In 1979, the Pacific Club was opened in a basement of La Défense — the business district of Paris. It was the first nightclub for Arabs from the suburbs; a parallel world of dance, sweat, young loves, and one-night utopias. Azedine tells us the forgotten story of this club and of a generation who dreamed of integrating into France.
A dance walk through La Défense is a mnemonic and performative exercise that awakens memories of a nightlife from youth — a youth like any other, crazy and full of love stories, but also haunted by the imprints and crises triggered by drugs, AIDS and racial tensions. Pacific Club is a space, more specifically, a club in 1979’s Paris, but also an act of resistance. A resistance of those pushed to the margins or excluded from society, for reasons of ethnicity, sexuality and social class, as much as a form of solidarity between those who share common traits, between individuals united by an Arab, North African or immigrant identity, whom the French society of the time refused integration. Valentin Noujaïm’s film focuses on Azedine, who was 17 years old at the time, but speaks, in fact, of the collective destiny of an entire generation. (Dora Leu)

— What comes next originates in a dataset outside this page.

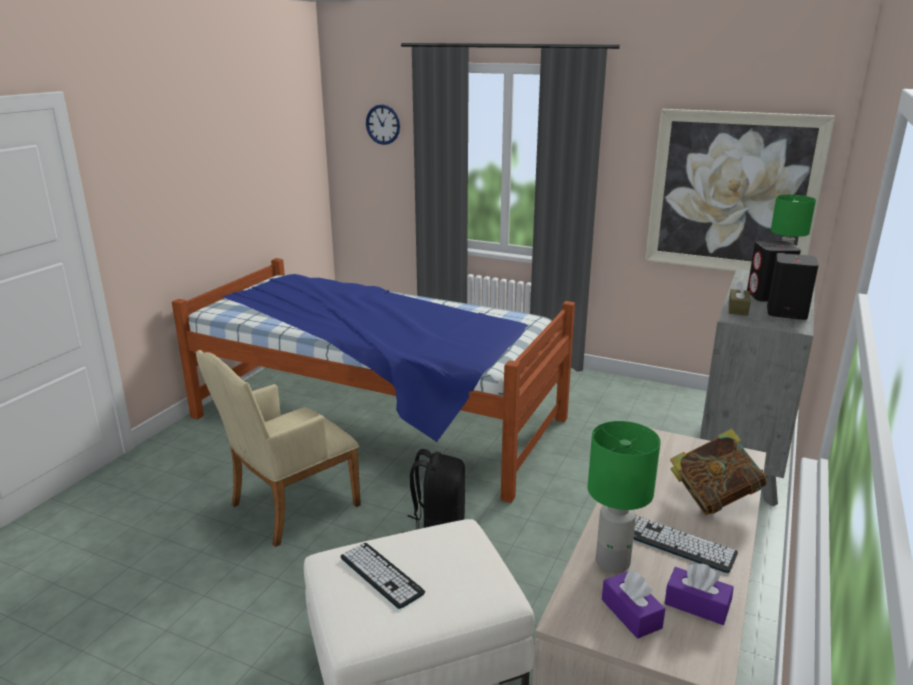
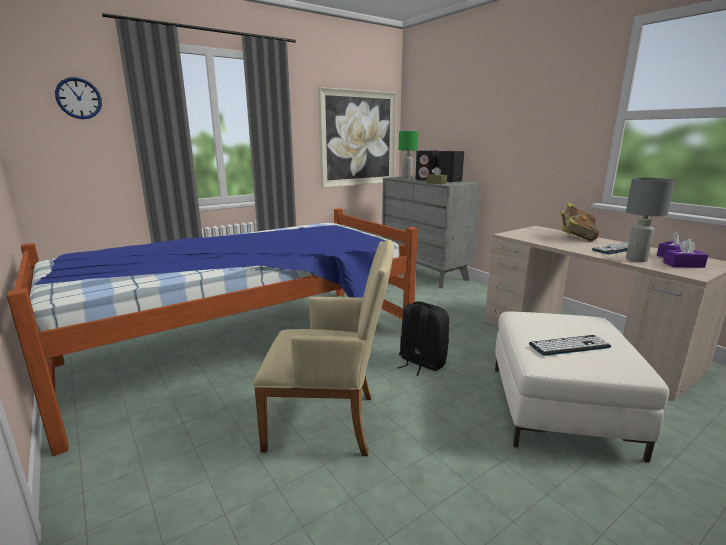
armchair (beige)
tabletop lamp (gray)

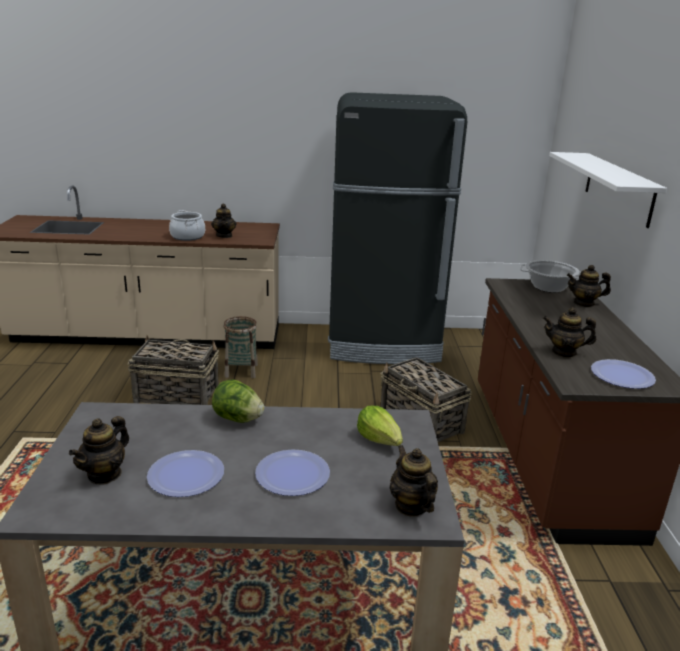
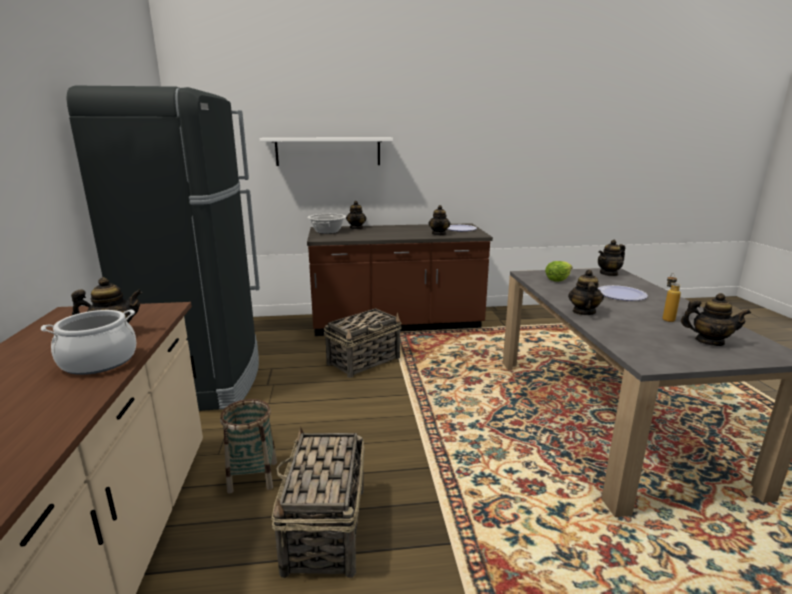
drink bottle
teapot (4th from left)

Born in France to Lebanese and Egyptian parents, Valentin Noujaïm is a graduate in political science of the Institut d’études politiques, Lille (2015) and in screenwriting of La Fémis (2020). Noujaïm’s work focuses on three axes: anti-racist movements, spatial utopias, and the disappearance of communities and individuals. He brings to life marginal and strange characters, in fantasized universes inspired by the genre of tale, while relying on a research on formats, by mixing DV, 16mm, digital and special effects. Marked by social and post-colonial issues, his work questions the relationships of power and domination that are at stake in French society, through the prism of a strong ideal: revolutionary love or the love of revolution.